Page excerpt:
# Trike or velomobile?



## PaulM (29 Oct 2015)

Most velomobiles are trikes of course, but you know what I mean. Don't think I can justify having both so which? Velomobiles are expensive, heavy and fragile but provide speed on flats and downhills and weather protection. Maybe some protection in the event of a collision too. Trikes are cheaper, lighter and fast on downhills but you get wet feet and in winter cold feet with them. Most velomobiles are full suspension. The full suspension ICE and HPV trikes are most of the cost of a velomobile. Not sure.


----------



## starhawk (29 Oct 2015)

Well it would depend what time of year you ride, I'm a summerbiker so I'm happy with my trike, but if I where a all-round-year biker a velomobile would be a good choice, or you could go for a shell so you can be a triker in the summer and a velomobilist the rest of the year.


----------



## PaulM (29 Oct 2015)

It would certainly be for all year round use. The other consideration is being able to leave it in a public place for the day whilst working and to return to it with the expectation that it won't have been damaged.


----------



## starhawk (29 Oct 2015)

Would expect a velomobile to be safer then a trike in a public place, there are lots of small things on a trike that can be pilfered a velo on the other hand can be locked keeping your things reasonable safe


----------



## PaulM (29 Oct 2015)

Supplied information:
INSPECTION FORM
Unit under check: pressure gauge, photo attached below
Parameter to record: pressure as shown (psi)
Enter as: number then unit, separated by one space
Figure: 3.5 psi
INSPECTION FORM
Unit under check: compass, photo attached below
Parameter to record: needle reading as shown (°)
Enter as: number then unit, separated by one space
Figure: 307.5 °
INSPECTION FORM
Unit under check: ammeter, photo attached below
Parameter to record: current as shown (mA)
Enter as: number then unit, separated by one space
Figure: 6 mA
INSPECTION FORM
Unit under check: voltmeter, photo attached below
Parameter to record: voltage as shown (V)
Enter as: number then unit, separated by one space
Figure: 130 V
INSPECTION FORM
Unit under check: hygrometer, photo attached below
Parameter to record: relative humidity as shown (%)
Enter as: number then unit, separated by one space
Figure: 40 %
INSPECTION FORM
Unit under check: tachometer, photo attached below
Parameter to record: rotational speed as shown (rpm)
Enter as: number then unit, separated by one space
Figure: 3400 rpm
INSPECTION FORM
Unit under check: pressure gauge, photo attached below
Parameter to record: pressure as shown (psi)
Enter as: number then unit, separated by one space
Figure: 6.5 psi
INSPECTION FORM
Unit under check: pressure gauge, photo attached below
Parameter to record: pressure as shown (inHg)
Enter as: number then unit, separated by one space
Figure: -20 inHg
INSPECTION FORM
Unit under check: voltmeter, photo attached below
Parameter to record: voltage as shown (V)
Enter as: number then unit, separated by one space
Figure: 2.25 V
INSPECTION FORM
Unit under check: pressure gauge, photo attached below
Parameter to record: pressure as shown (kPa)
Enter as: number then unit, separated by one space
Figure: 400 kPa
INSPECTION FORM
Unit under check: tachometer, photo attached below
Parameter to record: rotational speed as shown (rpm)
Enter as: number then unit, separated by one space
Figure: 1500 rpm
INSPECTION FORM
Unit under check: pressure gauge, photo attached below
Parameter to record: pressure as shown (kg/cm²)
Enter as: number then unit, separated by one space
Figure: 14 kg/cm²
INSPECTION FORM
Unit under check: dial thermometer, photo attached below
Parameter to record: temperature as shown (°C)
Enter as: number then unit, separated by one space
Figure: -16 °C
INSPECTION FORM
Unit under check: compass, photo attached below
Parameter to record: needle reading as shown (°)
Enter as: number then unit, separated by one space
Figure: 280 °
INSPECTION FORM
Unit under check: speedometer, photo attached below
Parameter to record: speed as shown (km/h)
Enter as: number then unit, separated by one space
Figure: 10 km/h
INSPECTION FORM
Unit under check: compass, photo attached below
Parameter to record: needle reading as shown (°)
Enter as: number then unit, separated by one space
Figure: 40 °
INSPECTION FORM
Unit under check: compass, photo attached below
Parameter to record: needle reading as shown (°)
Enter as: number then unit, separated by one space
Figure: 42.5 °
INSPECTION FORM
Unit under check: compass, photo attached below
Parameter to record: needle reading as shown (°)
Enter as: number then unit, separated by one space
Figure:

What to work on:
Translate this sentence from the forum thread on trikes versus velomobiles into Spanish: "Trikes are cheaper, lighter and fast on downhills but you get wet feet and in winter cold feet with them."

Result of the exercise:
Los triciclos son más baratos, más ligeros y rápidos en las bajadas, pero con ellos se te mojan los pies y en invierno se te enfrían.